● **Exercise prompt**
In the passage about Hypatia, what did Cyril see in front of her door as he passed her house?

● **Text extract**
Hypatia Part VI: Murder Most Foul

Continued from Part V: The Great Cyrillic Flame War

AD 414/416.  RUMORS FLY IN THE NAKED CITY.  Why is Orestes so obstinate?  Why will he not make kissy-face with Cyril?  My wife's second cousin's brother says that Hypatia is the obstacle!  Her counsel keeps the prefect at odds with the patriarch, and therefore perpetuates unrest in the City. Somebody oughta do something about that dame.

An account written two centuries later states that she was also rumored to be a witch and magician, but neither Socrates nor Damascius say this.  Now her father had practiced magic, but there is no evidence that she herself did so.  OTOH, she did teach astrology and divination as means of learning God’s will.  To the proletarians In the Lower City, the distinction may not have been clear.
Maria Dzielska believes Cyril fomented the rumors, but this is one of those things that depend on an assessment of Cyril’s character, not on anything in the surviving records.  He was certainly ambitious and seems capable of planting rumors; but OTOH he doesn’t seem that subtle, either.  Drumming up a crowd of the 99% for a Direct Action seems more his style.  For that matter, the rumors may even have been true.  She may very well have been counseling Orestes to keep Cyril at arm’s length.  Damascius writes:
Thus it happened one day that Cyril, bishop of the other party¹, was passing by Hypatia's house, and he saw a great crowd of people and horses in front of her door.  Some were arriving, some departing, and others standing around.  When he asked why there was a crowd there and what all the fuss was about, he was told by her followers that it was the house of Hypatia the philosopher and she was about to greet them.  When Cyril learned this he was so struck with envy that he immediately began plotting her murder and the most heinous form of murder at that.  (Damascius’ Life of Isidore, as preserved in the Byzantine encyclopedia known as the Suda)

● **Data block**

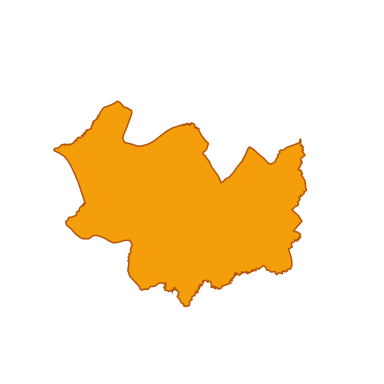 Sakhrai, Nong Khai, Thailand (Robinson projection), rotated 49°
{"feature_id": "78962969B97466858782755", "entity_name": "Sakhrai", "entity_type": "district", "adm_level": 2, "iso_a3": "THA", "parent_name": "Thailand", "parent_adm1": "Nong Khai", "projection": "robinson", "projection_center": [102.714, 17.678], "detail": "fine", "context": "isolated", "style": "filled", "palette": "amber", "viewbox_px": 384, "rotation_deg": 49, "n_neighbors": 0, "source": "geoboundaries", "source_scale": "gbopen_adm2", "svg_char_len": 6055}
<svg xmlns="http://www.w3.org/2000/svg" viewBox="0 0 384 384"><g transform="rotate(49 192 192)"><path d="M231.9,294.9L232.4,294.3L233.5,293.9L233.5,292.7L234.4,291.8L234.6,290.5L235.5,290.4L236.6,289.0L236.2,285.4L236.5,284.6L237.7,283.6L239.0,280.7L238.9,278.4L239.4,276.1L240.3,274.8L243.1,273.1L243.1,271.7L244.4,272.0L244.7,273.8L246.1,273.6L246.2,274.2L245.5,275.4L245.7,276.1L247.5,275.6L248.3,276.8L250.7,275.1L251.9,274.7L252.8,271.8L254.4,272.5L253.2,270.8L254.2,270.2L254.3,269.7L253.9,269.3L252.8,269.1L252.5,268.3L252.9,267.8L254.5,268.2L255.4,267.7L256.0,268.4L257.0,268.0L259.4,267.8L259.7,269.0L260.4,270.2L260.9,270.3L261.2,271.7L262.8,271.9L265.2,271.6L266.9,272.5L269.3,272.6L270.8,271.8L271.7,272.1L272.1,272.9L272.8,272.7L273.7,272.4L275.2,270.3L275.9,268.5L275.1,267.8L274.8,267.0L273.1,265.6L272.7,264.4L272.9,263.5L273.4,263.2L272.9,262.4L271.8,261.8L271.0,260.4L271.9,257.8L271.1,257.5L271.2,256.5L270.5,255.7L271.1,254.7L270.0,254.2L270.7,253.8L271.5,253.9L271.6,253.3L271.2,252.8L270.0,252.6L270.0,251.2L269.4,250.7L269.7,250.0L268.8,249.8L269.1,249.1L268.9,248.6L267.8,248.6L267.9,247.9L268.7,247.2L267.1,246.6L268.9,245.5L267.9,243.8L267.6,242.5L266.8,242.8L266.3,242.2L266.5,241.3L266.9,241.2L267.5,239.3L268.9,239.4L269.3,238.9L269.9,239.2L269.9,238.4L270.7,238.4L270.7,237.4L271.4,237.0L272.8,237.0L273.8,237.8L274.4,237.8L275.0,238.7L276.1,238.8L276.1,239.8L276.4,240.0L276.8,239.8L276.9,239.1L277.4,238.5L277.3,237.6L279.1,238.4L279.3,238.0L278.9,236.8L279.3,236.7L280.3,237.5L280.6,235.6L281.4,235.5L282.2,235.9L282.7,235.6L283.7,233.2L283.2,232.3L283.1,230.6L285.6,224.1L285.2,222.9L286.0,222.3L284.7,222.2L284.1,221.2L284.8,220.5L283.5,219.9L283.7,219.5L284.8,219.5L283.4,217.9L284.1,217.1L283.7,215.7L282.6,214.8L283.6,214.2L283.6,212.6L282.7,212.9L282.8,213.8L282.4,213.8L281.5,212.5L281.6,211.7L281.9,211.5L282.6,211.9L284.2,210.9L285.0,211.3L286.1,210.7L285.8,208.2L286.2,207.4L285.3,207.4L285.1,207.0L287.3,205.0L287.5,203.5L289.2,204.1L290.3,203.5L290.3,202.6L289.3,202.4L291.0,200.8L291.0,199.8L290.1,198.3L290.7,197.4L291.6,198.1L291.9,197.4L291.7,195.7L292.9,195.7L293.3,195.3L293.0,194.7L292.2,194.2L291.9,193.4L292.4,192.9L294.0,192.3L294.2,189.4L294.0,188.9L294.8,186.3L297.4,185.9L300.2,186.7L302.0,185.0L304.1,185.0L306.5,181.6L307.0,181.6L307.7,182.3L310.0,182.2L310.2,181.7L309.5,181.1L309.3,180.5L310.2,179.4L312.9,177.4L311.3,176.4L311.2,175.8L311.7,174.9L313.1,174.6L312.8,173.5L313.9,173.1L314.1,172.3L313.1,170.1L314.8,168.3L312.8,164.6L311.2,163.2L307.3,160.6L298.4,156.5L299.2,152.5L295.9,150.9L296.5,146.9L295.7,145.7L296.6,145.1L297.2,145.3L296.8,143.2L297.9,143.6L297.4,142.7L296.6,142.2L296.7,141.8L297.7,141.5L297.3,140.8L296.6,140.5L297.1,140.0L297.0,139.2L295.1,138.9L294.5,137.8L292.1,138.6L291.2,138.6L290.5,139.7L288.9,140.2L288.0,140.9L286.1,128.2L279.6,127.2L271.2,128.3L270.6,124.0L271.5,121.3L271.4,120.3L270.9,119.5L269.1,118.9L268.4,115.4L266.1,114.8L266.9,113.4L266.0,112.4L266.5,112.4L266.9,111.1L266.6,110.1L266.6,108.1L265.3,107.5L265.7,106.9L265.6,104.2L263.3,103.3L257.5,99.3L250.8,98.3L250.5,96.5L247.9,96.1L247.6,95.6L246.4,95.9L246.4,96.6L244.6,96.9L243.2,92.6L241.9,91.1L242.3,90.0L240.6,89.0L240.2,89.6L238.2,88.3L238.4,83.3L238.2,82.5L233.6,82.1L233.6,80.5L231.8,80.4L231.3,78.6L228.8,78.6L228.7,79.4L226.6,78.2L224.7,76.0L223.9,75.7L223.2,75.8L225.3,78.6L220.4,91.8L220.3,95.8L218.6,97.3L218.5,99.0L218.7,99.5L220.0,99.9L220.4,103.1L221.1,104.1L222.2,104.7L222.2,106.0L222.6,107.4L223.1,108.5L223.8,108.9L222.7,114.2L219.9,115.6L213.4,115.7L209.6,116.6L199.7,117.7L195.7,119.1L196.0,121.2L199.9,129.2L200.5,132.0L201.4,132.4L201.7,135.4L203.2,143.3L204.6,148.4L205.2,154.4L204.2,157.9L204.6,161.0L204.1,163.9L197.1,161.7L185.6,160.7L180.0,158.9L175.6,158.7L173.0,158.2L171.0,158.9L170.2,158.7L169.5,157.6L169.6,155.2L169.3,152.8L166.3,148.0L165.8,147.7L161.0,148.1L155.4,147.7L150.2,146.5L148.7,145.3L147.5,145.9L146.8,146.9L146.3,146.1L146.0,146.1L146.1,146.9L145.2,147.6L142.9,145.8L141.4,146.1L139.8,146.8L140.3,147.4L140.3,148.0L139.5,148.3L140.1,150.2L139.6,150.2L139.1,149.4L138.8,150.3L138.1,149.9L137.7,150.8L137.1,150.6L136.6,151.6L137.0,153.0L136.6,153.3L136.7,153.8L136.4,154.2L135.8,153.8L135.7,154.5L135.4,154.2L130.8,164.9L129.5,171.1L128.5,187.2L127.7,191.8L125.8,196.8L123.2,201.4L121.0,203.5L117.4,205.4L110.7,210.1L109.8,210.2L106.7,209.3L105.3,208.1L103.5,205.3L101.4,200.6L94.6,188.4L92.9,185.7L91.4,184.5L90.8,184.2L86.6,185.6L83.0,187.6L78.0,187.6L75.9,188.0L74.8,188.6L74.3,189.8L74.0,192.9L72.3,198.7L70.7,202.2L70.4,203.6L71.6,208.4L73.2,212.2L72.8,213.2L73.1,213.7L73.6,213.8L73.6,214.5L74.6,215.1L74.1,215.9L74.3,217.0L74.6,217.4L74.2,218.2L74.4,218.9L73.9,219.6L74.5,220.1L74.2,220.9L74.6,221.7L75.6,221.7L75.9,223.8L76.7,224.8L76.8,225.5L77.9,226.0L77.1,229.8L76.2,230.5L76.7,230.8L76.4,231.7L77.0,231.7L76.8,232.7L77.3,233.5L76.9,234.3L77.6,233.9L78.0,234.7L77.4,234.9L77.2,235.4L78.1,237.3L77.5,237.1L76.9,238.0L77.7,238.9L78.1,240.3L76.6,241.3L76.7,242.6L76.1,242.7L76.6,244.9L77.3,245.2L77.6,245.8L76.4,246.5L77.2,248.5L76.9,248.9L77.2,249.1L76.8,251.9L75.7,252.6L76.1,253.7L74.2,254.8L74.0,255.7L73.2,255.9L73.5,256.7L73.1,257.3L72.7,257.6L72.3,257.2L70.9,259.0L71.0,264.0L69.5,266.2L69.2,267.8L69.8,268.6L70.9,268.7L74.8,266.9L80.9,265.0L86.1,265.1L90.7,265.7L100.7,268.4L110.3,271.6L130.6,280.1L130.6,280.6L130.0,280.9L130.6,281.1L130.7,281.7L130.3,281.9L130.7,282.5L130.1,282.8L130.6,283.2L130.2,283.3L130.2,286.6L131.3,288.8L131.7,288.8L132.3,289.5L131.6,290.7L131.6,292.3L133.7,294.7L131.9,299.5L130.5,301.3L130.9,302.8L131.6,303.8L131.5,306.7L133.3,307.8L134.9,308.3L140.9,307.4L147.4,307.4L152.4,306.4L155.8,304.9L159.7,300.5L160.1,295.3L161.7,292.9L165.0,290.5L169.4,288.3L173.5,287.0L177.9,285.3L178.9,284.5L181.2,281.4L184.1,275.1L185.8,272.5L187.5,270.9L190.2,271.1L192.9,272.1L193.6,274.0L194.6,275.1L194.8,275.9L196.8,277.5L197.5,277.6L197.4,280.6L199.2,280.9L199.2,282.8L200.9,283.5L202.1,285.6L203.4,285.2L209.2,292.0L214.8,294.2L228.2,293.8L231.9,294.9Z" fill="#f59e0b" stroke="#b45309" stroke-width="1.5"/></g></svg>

● **Task answer**
A great crowd of people and horses.